Ask someone why Android is not as optimal of a user experience as the iPhone and the first answer you are most likely to get is fragmentation. Because of the number of screen sizes, screen resolutions, CPU speeds etc., it becomes harder for a developer to produce an app that works consistently across multiple Android handsets.
One would think that Google would learn from all of this and adhere to strict standard but I see the same story repeating itself with tablets. The iPad has been around for almost two years now with the same screen size and resolution in both of it’s iterations- and I’m sure that Apple will stick to the same screen size even if the resolution increases on the third model- much like it did with the iPhone 4.
However, Honeycomb is barely six months old and we’re starting to see the cracks. While strictly launched as a Tegra 2 based 10.1″ tablet with a 1280×800 resolution, we saw LG release their 8.9″ model with a lower screen resolution shortly. Currently, we have a Samsung 8.9″ Tab but with a higher resolution, the Dell Streak which is 7″ and lower in resolution and the upcoming Samsung 7.7″ Galaxy Tab.
So if you’re a developer, you are once again left to wonder: to write for a platform that has sold over 30 million in quantity and has one screen size and resolution or write for one that has sold 6 million but with all these different screen sizes and resolutions.
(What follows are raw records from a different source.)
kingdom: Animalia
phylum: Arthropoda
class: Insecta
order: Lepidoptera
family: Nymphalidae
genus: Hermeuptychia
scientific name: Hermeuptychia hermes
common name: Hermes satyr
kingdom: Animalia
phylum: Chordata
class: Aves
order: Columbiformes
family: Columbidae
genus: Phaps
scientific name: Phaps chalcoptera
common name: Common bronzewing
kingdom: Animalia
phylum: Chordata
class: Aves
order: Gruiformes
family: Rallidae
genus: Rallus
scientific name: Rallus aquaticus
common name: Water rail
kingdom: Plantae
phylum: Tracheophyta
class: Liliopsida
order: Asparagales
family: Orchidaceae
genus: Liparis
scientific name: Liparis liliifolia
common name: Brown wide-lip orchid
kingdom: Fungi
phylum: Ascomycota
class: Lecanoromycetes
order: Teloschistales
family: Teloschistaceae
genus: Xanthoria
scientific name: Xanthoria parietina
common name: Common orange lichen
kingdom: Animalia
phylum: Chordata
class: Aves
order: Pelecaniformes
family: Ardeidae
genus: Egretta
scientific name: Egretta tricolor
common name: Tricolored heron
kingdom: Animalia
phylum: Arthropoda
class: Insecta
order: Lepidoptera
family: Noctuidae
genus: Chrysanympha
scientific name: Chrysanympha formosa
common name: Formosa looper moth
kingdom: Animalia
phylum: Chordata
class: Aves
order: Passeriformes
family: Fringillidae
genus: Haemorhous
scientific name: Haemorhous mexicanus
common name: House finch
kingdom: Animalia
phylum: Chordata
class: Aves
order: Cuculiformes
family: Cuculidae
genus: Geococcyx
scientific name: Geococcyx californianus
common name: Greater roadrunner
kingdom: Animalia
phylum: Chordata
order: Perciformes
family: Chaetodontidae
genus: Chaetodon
Looking at the Honeycomb optimized applications on Android market, I think the answer is pretty obvious.
Even tablets that have sold a lot less than Android- such as the BlackBerry PlayBook and the HP TocuhPad, have a larger base of applications available and optimized for them. I’m sure that Google is noticing this and the upcoming Ice Cream sandwich will have some tricks up it’s sleeve to automatically scale applications all the way from a 3.5″ Smartphone to a 10.1″ tablet. Lets hope the developers embrace it.